Exercise goal:
Every entry is to be returned exactly as it stands; the pictures are to be dropped.

Records for this exercise:

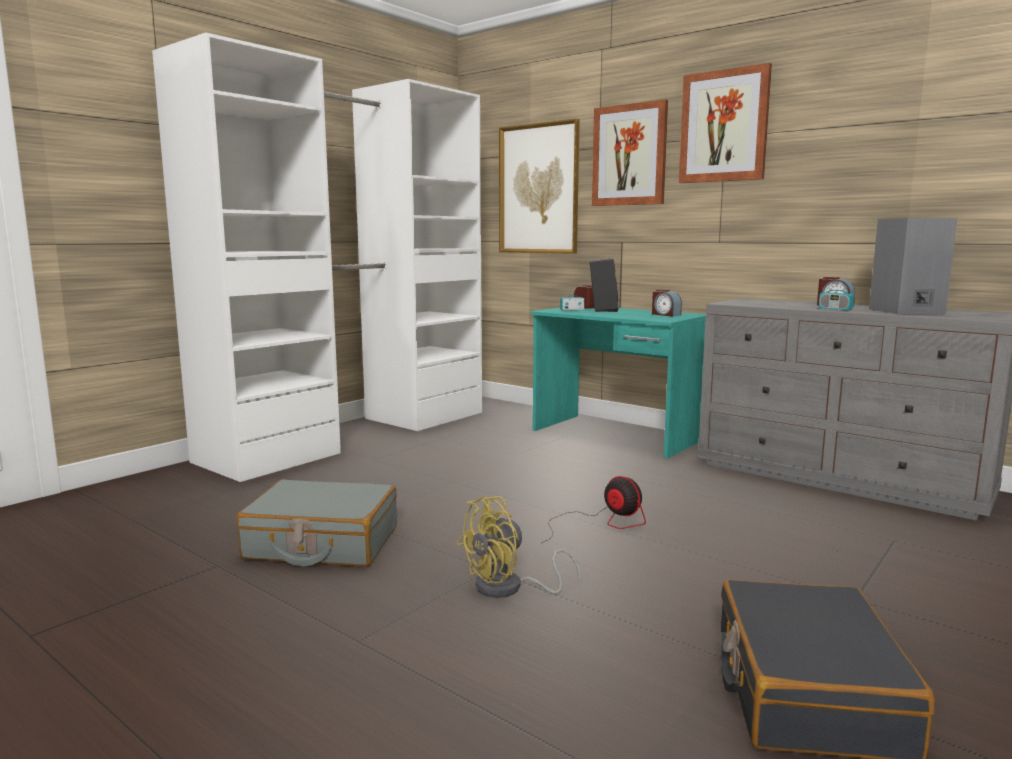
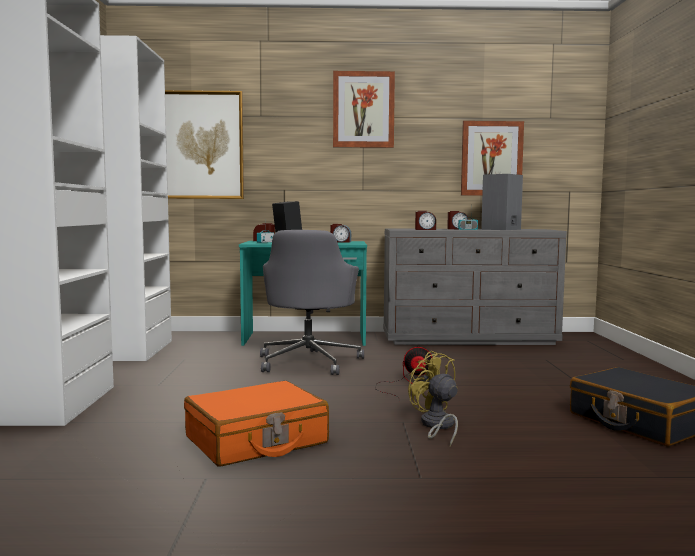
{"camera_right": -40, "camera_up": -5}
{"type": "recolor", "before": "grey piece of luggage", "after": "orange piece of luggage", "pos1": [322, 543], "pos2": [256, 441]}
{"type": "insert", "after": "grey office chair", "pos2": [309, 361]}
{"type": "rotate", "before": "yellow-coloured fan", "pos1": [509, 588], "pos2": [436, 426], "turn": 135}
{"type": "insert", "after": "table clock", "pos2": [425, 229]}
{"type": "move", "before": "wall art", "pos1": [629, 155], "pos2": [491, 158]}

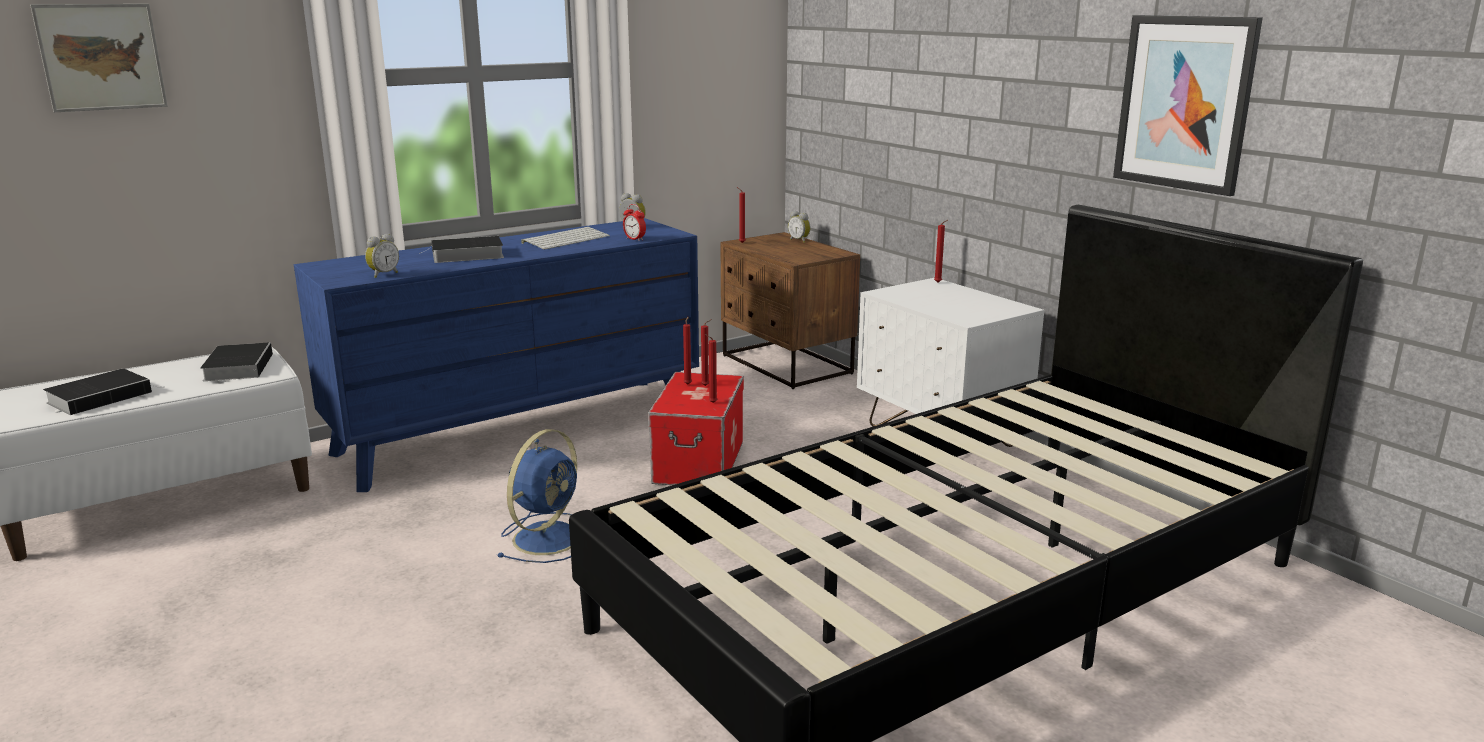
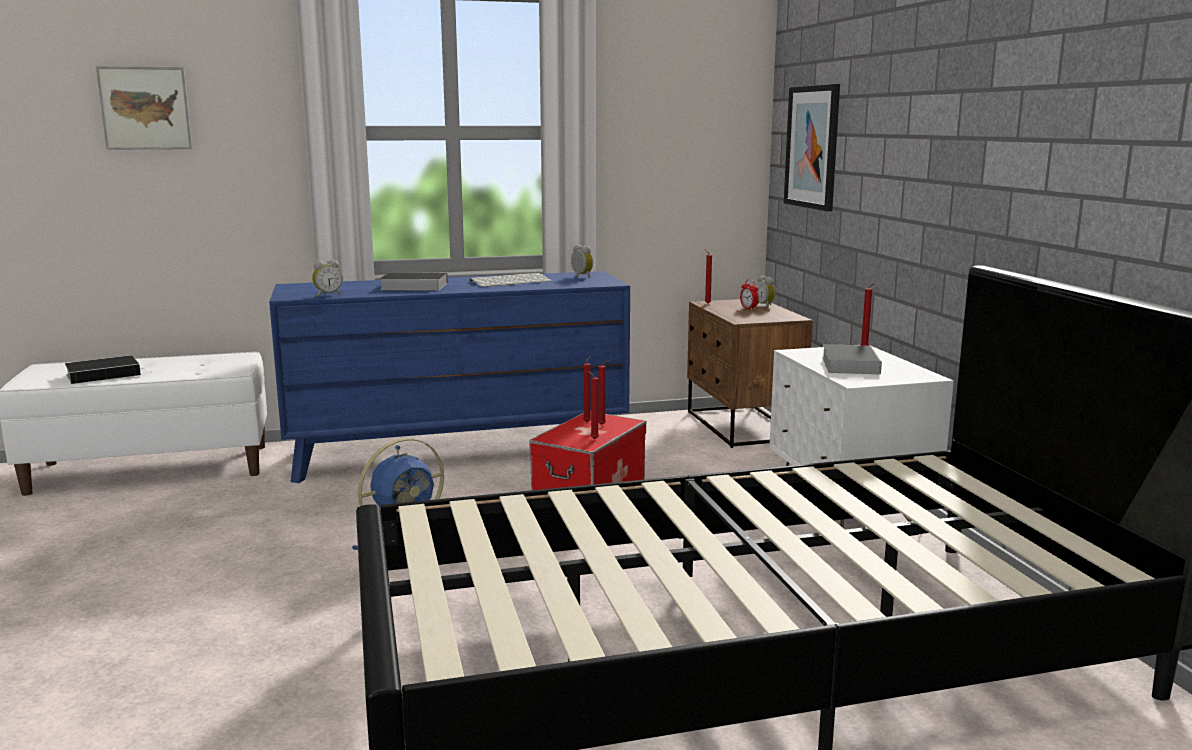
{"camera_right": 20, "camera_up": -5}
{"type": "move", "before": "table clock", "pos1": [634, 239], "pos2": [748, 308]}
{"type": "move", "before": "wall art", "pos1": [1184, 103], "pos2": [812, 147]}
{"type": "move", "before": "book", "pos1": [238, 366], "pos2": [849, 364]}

Answer:
{"camera_right": -40, "camera_up": -5}
{"type": "recolor", "before": "grey piece of luggage", "after": "orange piece of luggage", "pos1": [322, 543], "pos2": [256, 441]}
{"type": "insert", "after": "grey office chair", "pos2": [309, 361]}
{"type": "rotate", "before": "yellow-coloured fan", "pos1": [509, 588], "pos2": [436, 426], "turn": 135}
{"type": "insert", "after": "table clock", "pos2": [425, 229]}
{"type": "move", "before": "wall art", "pos1": [629, 155], "pos2": [491, 158]}

{"camera_right": 20, "camera_up": -5}
{"type": "move", "before": "table clock", "pos1": [634, 239], "pos2": [748, 308]}
{"type": "move", "before": "wall art", "pos1": [1184, 103], "pos2": [812, 147]}
{"type": "move", "before": "book", "pos1": [238, 366], "pos2": [849, 364]}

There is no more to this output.